In the last few chapters we’ve seen how you can store values in variables and group them into collections of lists and dictionaries. As your scripts grow more complicated you’ll find yourself working with a shared set of these datastructures that you access repeatedly.
When just starting out, it’s natural to include your data right in the script (for instance by building a list of words or a dictionary mapping names to coordinates). But after these intialization blocks grow beyond a certain size, your script can get a little ungainly.
Once your data has taken on a life of its own, it makes sense to ‘serialize’ it (i.e., ‘write it out’) to a file. You can think of the file as holding the freeze-dried version of a variable. PlotDevice gives you an easy way to ‘rehydrate’ files using the read() command. In addition to reading Unicode text, read() can also unpack structured data from a pair of useful formats:
- for arbitrarily-nested dictionaries & lists
- for speadsheet-style ‘tabular’ data
When you call read() with a file path as its first arg, it will use the file exension to recognize .json
or .csv
files and give you options for how they are unpacked into variables.
Using json
for Datastructures
Over the last decade or so, the JSON format has become something of a lingua-franca for exchanging structured data between systems. Its popularity owes a lot to how naturally its syntax and semantics map onto the native collection classes of the so-called ‘dynamic’ languages.
In fact, the representations of most values look identical to those used in Python literals. This makes json a great choice for moving custom data out of your scripts and into a file.

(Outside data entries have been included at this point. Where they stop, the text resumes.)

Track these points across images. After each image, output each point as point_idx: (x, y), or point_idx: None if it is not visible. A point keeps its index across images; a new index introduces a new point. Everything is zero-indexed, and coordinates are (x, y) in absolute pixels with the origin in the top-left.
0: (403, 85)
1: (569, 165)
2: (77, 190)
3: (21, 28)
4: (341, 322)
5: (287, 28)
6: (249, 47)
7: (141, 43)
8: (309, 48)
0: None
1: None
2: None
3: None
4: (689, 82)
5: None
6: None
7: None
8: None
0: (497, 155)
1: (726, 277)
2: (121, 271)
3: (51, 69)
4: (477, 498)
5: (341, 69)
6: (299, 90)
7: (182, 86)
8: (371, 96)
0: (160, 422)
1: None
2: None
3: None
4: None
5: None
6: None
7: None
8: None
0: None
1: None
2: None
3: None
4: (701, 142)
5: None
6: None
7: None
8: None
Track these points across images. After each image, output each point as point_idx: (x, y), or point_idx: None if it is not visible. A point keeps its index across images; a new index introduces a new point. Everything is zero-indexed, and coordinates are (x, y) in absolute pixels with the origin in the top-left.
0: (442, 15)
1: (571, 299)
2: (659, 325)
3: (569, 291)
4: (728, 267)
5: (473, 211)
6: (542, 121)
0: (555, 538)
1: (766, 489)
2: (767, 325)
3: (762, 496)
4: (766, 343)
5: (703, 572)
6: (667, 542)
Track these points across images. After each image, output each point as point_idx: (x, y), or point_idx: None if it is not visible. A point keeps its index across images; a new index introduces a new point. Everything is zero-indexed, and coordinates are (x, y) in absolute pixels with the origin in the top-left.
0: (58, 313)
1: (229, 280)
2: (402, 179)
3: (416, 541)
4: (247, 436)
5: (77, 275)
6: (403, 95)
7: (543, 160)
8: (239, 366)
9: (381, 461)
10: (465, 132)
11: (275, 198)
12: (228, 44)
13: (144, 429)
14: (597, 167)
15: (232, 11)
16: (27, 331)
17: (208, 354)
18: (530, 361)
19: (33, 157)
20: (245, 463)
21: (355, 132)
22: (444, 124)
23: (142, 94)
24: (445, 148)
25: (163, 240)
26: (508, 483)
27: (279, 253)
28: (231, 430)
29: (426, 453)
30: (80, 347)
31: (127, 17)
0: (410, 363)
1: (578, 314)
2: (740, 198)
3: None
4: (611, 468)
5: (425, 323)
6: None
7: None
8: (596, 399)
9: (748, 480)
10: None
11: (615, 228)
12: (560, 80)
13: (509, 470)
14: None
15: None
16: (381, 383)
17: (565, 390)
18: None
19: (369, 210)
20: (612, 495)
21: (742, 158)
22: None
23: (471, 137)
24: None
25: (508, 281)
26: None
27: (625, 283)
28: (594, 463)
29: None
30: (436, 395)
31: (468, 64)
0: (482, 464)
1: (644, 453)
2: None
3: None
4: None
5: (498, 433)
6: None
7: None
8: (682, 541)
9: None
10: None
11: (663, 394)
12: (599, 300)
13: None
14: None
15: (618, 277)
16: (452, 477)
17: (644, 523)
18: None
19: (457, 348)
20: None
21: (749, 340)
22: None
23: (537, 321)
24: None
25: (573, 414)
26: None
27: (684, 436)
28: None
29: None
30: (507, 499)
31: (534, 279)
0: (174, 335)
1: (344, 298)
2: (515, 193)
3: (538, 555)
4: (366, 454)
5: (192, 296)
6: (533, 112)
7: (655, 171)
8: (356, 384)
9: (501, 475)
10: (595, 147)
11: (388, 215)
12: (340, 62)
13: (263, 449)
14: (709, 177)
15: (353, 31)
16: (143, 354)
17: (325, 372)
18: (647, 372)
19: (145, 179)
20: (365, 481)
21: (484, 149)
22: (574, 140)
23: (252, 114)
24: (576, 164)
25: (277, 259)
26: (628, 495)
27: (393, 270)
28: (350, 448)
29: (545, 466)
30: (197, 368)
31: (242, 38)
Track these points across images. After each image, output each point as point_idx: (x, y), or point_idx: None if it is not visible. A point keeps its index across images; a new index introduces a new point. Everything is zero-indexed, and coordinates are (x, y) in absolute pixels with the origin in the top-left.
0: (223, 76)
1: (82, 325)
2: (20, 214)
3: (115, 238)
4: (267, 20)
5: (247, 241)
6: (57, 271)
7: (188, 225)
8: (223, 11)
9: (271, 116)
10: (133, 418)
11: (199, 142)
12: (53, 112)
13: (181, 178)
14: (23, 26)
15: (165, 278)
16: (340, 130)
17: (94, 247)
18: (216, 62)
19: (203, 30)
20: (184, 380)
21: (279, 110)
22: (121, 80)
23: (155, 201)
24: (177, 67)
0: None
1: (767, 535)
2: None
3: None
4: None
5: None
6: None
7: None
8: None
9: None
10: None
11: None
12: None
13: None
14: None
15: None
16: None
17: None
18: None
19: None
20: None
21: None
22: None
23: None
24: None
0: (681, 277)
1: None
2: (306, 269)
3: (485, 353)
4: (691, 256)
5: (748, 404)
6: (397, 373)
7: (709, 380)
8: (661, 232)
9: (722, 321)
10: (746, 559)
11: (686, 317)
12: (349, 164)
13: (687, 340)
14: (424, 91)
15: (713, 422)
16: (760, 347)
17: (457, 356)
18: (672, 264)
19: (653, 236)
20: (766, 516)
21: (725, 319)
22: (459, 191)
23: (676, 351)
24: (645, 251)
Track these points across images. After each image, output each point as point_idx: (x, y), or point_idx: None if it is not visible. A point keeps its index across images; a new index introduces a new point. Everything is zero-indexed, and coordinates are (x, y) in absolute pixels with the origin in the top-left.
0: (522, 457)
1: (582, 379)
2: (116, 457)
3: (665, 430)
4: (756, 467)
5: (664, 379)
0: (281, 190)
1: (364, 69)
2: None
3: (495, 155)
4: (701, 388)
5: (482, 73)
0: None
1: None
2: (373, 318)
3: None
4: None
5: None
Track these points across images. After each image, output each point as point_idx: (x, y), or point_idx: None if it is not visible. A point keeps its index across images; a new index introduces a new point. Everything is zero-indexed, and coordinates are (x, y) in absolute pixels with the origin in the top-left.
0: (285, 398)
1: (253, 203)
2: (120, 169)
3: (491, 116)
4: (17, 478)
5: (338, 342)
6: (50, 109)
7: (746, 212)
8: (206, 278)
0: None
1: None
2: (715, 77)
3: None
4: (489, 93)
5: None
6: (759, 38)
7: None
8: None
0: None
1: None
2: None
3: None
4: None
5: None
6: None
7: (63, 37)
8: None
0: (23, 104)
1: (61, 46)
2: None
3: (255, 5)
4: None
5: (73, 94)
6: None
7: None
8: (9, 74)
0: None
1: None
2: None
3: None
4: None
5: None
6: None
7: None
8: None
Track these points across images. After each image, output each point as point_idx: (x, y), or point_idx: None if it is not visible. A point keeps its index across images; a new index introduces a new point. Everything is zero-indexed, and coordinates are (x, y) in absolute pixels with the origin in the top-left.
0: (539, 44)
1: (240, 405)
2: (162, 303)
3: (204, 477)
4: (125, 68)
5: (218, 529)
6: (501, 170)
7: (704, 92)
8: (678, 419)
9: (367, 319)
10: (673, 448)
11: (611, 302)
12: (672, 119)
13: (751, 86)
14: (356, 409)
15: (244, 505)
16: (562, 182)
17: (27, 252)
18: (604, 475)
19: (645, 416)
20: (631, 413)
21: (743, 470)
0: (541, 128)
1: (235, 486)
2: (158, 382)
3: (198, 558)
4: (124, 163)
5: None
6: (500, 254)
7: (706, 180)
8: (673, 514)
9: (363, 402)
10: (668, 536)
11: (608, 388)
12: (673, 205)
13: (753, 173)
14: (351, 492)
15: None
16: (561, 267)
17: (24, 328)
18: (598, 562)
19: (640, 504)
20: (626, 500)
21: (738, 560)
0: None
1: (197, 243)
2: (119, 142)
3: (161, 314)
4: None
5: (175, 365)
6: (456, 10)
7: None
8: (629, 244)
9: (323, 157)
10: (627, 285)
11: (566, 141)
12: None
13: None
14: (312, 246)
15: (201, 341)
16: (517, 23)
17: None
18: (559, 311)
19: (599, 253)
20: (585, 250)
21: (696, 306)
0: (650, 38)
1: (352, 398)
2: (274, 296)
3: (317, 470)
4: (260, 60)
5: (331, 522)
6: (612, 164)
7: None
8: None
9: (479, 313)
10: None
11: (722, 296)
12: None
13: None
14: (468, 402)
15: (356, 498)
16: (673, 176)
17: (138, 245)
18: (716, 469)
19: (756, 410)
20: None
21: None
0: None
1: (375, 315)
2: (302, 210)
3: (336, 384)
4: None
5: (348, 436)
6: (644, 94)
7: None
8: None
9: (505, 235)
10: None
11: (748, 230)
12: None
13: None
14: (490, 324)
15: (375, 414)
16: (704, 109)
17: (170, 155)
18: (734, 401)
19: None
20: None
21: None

For instance, here’s a list of numbers in json:
[1, 2, 3, 4, 5]
Looks just like a Python list, right? Now here’s a dictionary (note that it’s a little different):
{"address":"123 Elm St.", "apt":null, "garage":false}
The structure of the dictionary itself looks just like Python’s {"key":val}
syntax, but you’ll notice the values are ‘spelled’ a little differently. First, Python’s None
value should be written as null
inside the json file. Second, true
& false
aren’t capitalized. When you read() from the file, these will be translated back to their Python equivalents automatically. Also keep in mind that strings in json always use double-quotes.
Things start to get interesting when you combine nested containers to represent more-complex ‘records’. For instance, if we were writing a nostalgic computer game, we might deal with data whose json representation looked like:
{ "player":{ "room":"Flood Control Dam #3", "score":53, "inventory":["lamp", "leaflet", "sword"] }, "thief":{ "room":"West of House", "score":null, "inventory":["egg"] }, "moves":153 }
If we save this text into a file called zork.json
, we can access it in PlotDevice by reading it into a variable. All of the ‘fields’ in the data can then be accessed using normal dictionary syntax:
game = read("zork.json") print("Game saved after %i moves" % game["moves"]) print("(%i points so far)" % game["player"]["score"]) if "lamp" in game["player"]["inventory"]: print("Player has not yet been eaten by a grue...") >>> Game saved after 153 moves >>> (53 points so far) >>> Player has not yet been eaten by a grue...
When you read() from a json file, you can also supply an optional keyword argument: dict
. This lets you use one of the ‘specialized’ dictionaries like adict or odict if that’s more convenient. For instance, we can use an ‘Attribute Dictionary’ to cut down on some of the punctuation noise in the previous example:
game = read("zork.json", dict=adict) print("Game saved after %i moves" % game.moves) print("(%i points so far)" % game.player.score) if "lamp" in game.player.inventory: print("Player has not yet been eaten by a grue...")
An ‘Ordered Dictionary’ is an appropriate choice if the preserving the file’s key ordering is important to you:
print("normal:", list(read("zork.json").keys())) print("ordered:", list(read("zork.json", dict=odict).keys())) >>> normal: [u'player', u'moves', u'thief'] >>> ordered: [u'player', u'thief', u'moves']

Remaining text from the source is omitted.